Un diagnostic méconnu
Tout au long de leurs visites médicales, les médecins ont minimisé les symptômes d'Elliot, suggérant qu'il s'agissait d'un comportement maladif pour attirer l'attention. Selon Megan, les professionnels de santé ont attribué sa perte de poids à une ressemblance avec son père, ignorant complètement les signes alarmants. "On m’a dit qu’il marchait bizarrement pour se faire remarquer", confie-t-elle.

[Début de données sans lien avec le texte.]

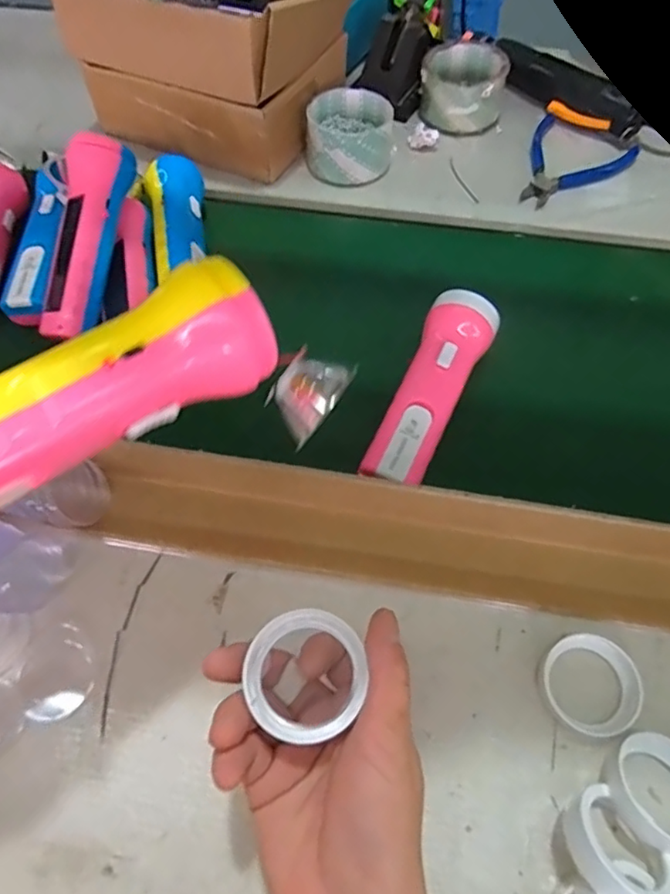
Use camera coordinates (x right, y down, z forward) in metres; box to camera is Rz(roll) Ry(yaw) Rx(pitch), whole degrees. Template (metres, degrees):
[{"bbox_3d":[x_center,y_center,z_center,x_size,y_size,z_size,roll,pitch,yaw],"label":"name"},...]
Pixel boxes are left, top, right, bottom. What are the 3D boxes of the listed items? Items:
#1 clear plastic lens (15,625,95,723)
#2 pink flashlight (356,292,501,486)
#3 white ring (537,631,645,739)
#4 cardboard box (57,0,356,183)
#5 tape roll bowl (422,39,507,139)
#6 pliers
[{"bbox_3d":[-0.164,0.132,0.349,0.042,0.007,0.050,3,58,-3],"label":"clear plastic lens"},{"bbox_3d":[0.072,-0.040,0.433,0.052,0.042,0.168,20,65,11],"label":"pink flashlight"},{"bbox_3d":[0.146,0.135,0.340,0.051,0.014,0.053,2,58,-3],"label":"white ring"},{"bbox_3d":[-0.114,-0.403,0.588,0.230,0.144,0.211,24,65,13],"label":"cardboard box"},{"bbox_3d":[0.136,-0.384,0.633,0.086,0.047,0.092,2,58,-3],"label":"tape roll bowl"},{"bbox_3d":[0.233,-0.279,0.590,0.102,0.009,0.138,28,60,13],"label":"pliers"}]

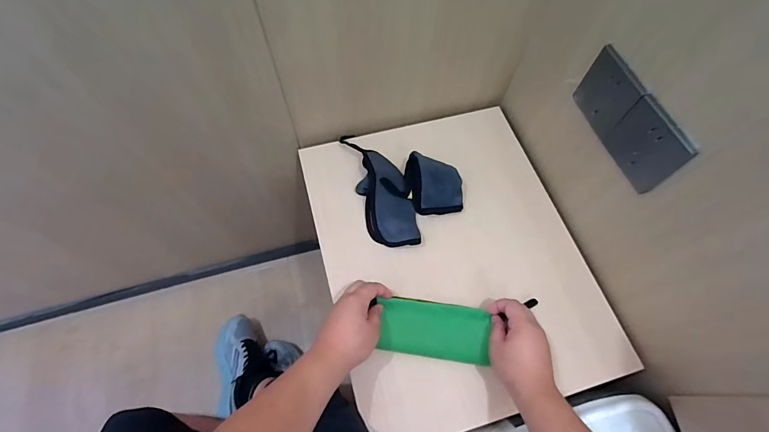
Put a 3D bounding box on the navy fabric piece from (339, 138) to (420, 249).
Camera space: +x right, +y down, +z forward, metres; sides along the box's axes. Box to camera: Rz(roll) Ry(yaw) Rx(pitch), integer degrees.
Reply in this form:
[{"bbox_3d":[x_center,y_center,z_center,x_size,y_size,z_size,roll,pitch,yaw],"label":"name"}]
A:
[{"bbox_3d":[-0.007,-0.052,0.607,0.081,0.036,0.224,-15,65,-8],"label":"navy fabric piece"}]

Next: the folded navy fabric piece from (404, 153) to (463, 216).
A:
[{"bbox_3d":[0.082,-0.052,0.604,0.101,0.049,0.097,7,64,3],"label":"folded navy fabric piece"}]

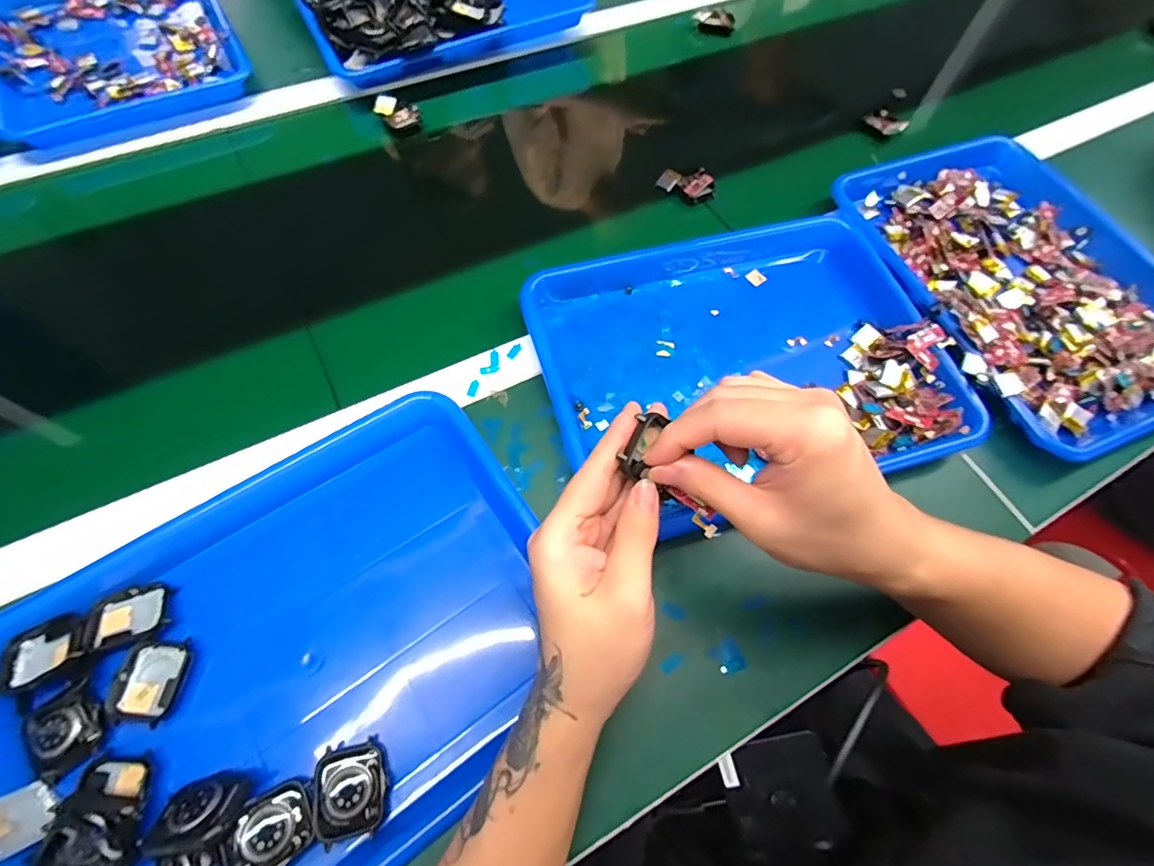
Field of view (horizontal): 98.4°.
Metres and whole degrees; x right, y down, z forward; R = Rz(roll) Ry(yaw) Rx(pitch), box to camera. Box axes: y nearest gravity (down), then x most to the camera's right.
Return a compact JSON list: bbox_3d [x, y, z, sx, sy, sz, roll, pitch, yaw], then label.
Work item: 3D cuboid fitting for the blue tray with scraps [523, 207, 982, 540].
[{"bbox_3d":[0.139,-0.065,0.428,0.335,0.034,0.257,-16,67,-10],"label":"blue tray with scraps"}]

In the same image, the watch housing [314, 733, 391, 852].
[{"bbox_3d":[-0.128,0.203,0.283,0.037,0.014,0.047,-10,66,-8],"label":"watch housing"}]

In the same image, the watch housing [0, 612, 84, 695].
[{"bbox_3d":[-0.325,0.134,0.304,0.044,0.016,0.038,-26,69,-14],"label":"watch housing"}]

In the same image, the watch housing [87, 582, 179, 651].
[{"bbox_3d":[-0.291,0.118,0.323,0.045,0.011,0.037,-14,55,-13],"label":"watch housing"}]

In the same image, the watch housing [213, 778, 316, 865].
[{"bbox_3d":[-0.166,0.216,0.270,0.042,0.011,0.036,-29,75,-38],"label":"watch housing"}]

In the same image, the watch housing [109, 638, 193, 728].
[{"bbox_3d":[-0.264,0.153,0.309,0.036,0.007,0.045,3,65,-2],"label":"watch housing"}]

Les nuits ponctuées de sueurs, alliées à des maladies répétées, étaient également mises sur le compte de virus saisonniers.

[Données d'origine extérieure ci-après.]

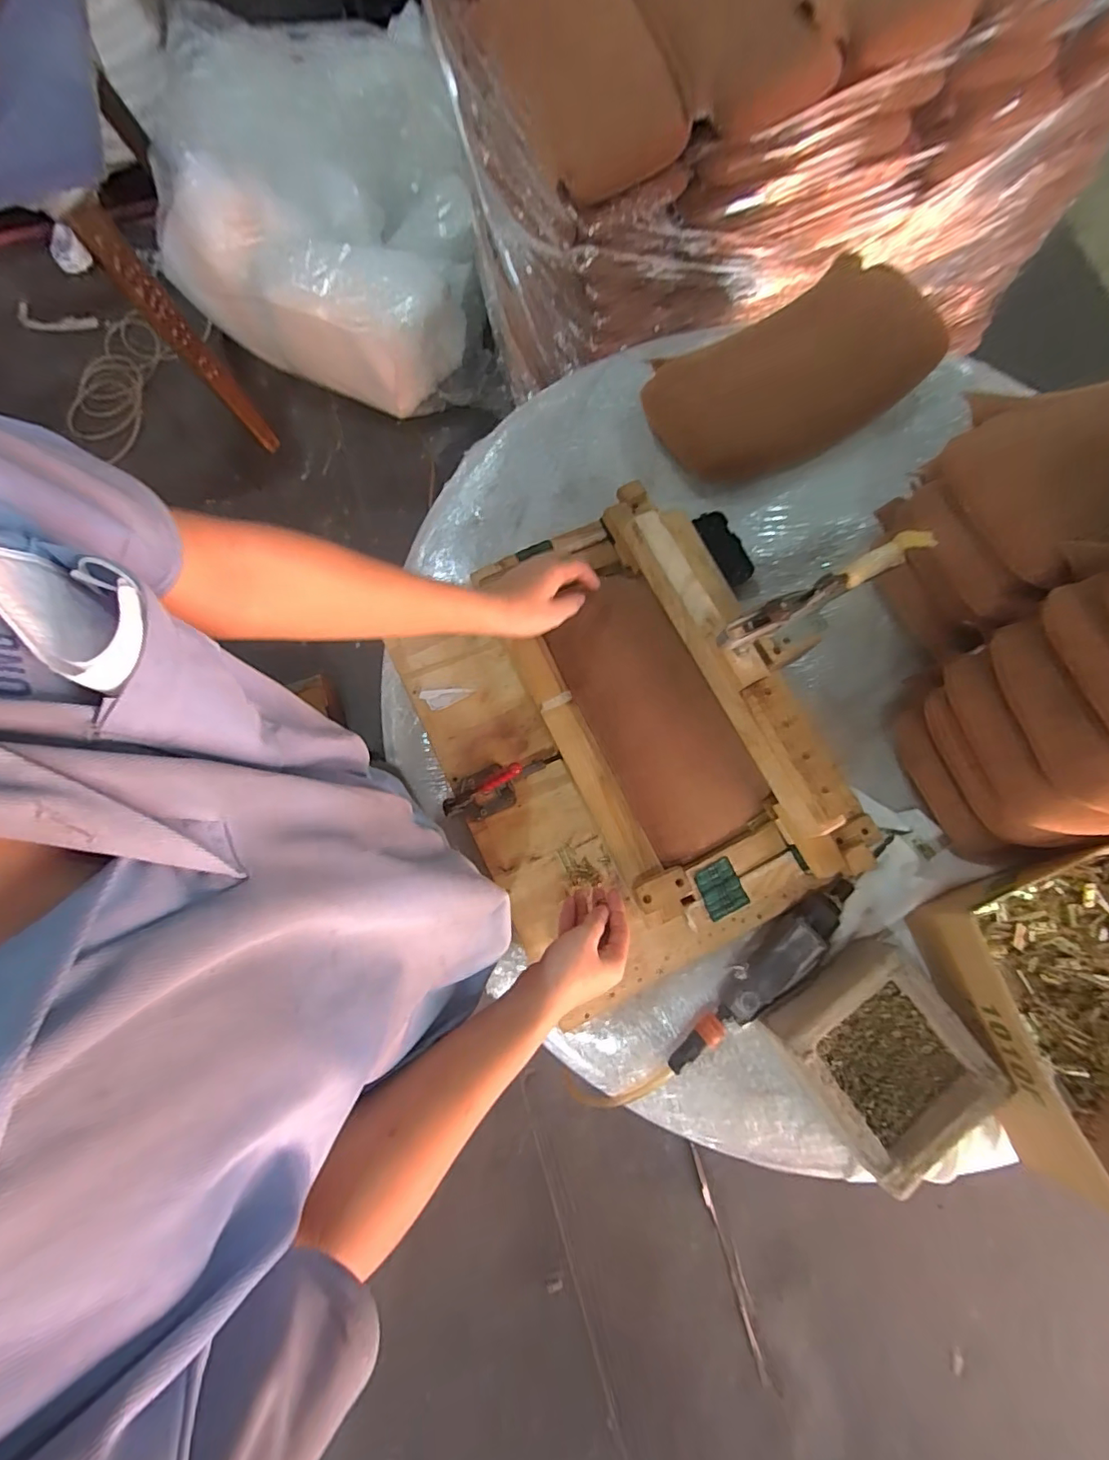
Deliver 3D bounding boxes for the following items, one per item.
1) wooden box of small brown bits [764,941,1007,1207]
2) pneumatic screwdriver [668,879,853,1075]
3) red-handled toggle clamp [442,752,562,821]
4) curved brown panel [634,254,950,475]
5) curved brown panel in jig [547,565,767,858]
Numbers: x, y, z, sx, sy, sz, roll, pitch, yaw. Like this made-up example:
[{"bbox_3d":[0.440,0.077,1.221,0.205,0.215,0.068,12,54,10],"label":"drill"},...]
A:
[{"bbox_3d":[0.339,0.338,0.560,0.166,0.069,0.176,-34,79,-8],"label":"wooden box of small brown bits"},{"bbox_3d":[0.238,0.277,0.597,0.061,0.042,0.282,41,80,9],"label":"pneumatic screwdriver"},{"bbox_3d":[-0.062,0.060,0.628,0.146,0.076,0.056,-24,77,-6],"label":"red-handled toggle clamp"},{"bbox_3d":[0.340,-0.504,0.765,0.407,0.086,0.202,-26,78,-6],"label":"curved brown panel"},{"bbox_3d":[0.114,-0.029,0.633,0.153,0.028,0.339,-22,75,-5],"label":"curved brown panel in jig"}]

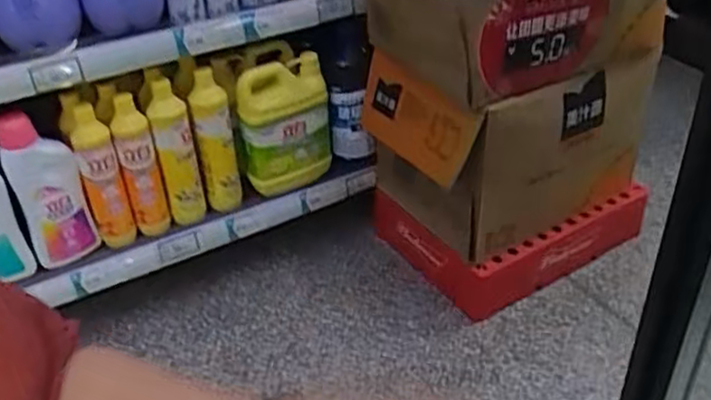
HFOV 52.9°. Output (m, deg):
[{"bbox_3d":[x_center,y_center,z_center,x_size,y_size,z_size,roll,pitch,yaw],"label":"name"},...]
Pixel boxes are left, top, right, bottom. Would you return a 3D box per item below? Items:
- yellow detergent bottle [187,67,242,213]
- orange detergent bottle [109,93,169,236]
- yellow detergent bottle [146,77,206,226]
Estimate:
[{"bbox_3d":[-0.222,-0.093,1.129,0.057,0.218,0.047,-8,36,-7],"label":"yellow detergent bottle"},{"bbox_3d":[-0.329,-0.045,1.098,0.054,0.217,0.049,-13,37,-13],"label":"orange detergent bottle"},{"bbox_3d":[-0.278,-0.068,1.112,0.060,0.226,0.043,-13,37,-14],"label":"yellow detergent bottle"}]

La dégradation soudaine de l'état de santé
En juin 2025, la situation a dramatiquement tourné lorsque le petit garçon a déclaré que ses jambes "ne fonctionnaient plus". Megan a alors pris la décision urgente de l’amener à l'hôpital de Coventry. Un examen radiographique a révélé la présence de ganglions lymphatiques calcifiés dans ses poumons, et des tests complémentaires ont conduit à un diagnostic alarmant : une tuberculose vertébrale.
Des conséquences lourdes
Cette forme de tuberculose peut causer des complications graves, y compris des compressions nerveuses. Dans le cas d'Elliot, cela nécessitait une opération de fusion vertébrale. "Le risque était énorme", a déclaré sa mère. Les médecins ont averti que sans intervention chirurgicale, l'enfant risquait de perdre l'usage de ses jambes de manière définitive.
Une intervention rapide
Heureusement, Elliot a subi l'opération avec succès, ce qui a permis de stopper la progression de la maladie. Cependant, la voie vers la guérison reste semée d'embûches. Les médecins n'excluent pas la nécessité d'une nouvelle intervention si la masse tuberculeuse sur sa colonne vertébrale ne diminue pas.

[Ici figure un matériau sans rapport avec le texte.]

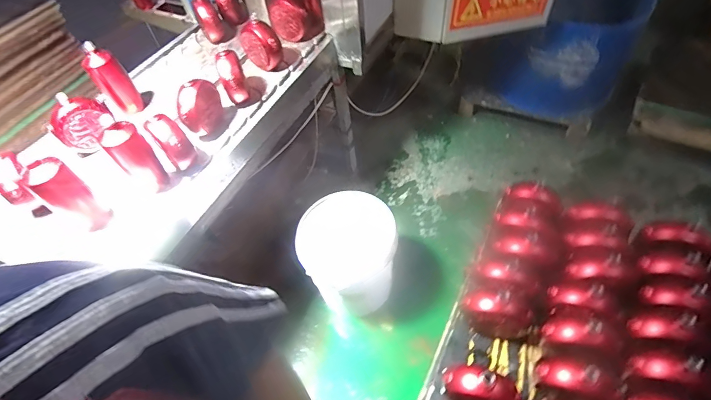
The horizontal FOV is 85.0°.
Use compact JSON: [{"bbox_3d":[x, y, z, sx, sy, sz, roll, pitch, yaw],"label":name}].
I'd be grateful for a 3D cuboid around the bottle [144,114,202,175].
[{"bbox_3d":[-0.423,-0.126,0.922,0.062,0.155,0.098,-39,62,-20],"label":"bottle"}]

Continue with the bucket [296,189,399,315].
[{"bbox_3d":[-0.013,0.200,1.375,0.316,0.377,0.298,-2,57,3],"label":"bucket"}]

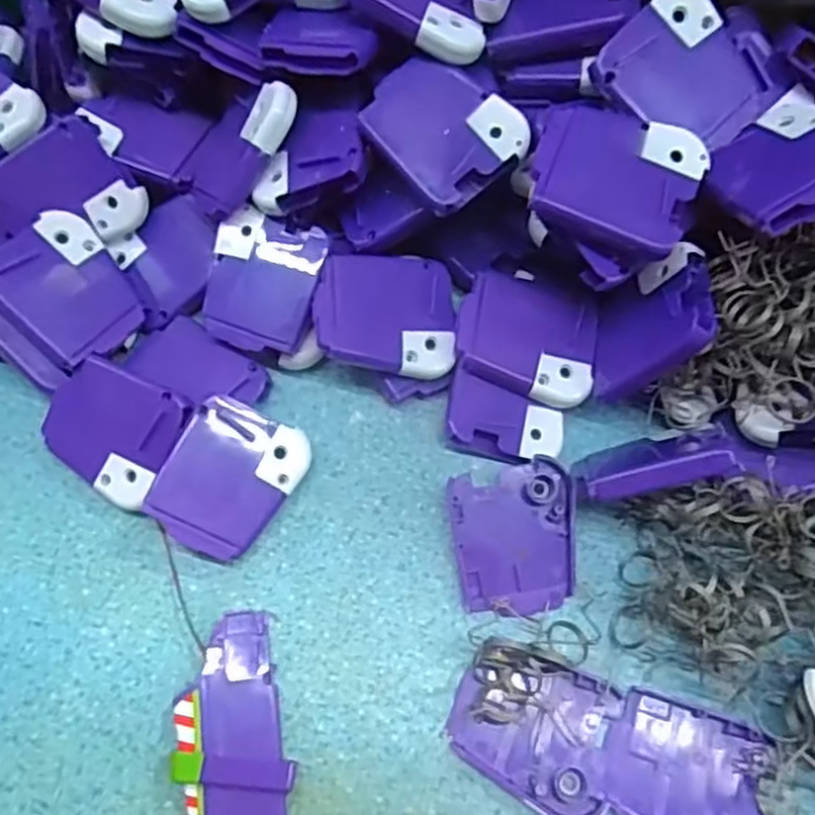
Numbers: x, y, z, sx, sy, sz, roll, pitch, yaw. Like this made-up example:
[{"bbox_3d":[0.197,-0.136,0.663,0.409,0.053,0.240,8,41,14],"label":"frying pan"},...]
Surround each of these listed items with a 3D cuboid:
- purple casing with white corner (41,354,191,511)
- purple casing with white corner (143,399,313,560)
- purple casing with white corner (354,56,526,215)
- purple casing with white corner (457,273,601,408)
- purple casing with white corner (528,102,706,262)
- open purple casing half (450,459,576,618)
[{"bbox_3d":[-0.124,0.009,0.313,0.061,0.013,0.049,26,94,16],"label":"purple casing with white corner"},{"bbox_3d":[-0.074,0.030,0.306,0.046,0.026,0.060,26,68,10],"label":"purple casing with white corner"},{"bbox_3d":[0.014,-0.116,0.303,0.052,0.008,0.061,-39,82,2],"label":"purple casing with white corner"},{"bbox_3d":[0.053,-0.032,0.319,0.059,0.009,0.052,10,69,2],"label":"purple casing with white corner"},{"bbox_3d":[0.078,-0.087,0.279,0.061,0.017,0.049,19,67,7],"label":"purple casing with white corner"},{"bbox_3d":[0.045,0.054,0.307,0.051,0.012,0.059,-6,66,-4],"label":"open purple casing half"}]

Un problème de santé publique croissant
Les révélations de ce cas soulèvent des questions pertinentes dans un contexte de santé publique préoccupant. En effet, en Angleterre, 5 480 cas de tuberculose ont été recensés en 2024, marquant une augmentation de 13 % par rapport à l'année précédente, selon les données de l'OMS. Cette maladie reste l'infection la plus meurtrière au monde, causant environ 1,6 million de décès chaque année. Les experts avertissent que le diagnostic précoce est essentiel pour éviter de tragiques conséquences comme celles vécues par Elliot. Megan, maintenant plus consciente des dangers, regrette que l'ensemble des symptômes n'aient pas été pris en compte plus tôt.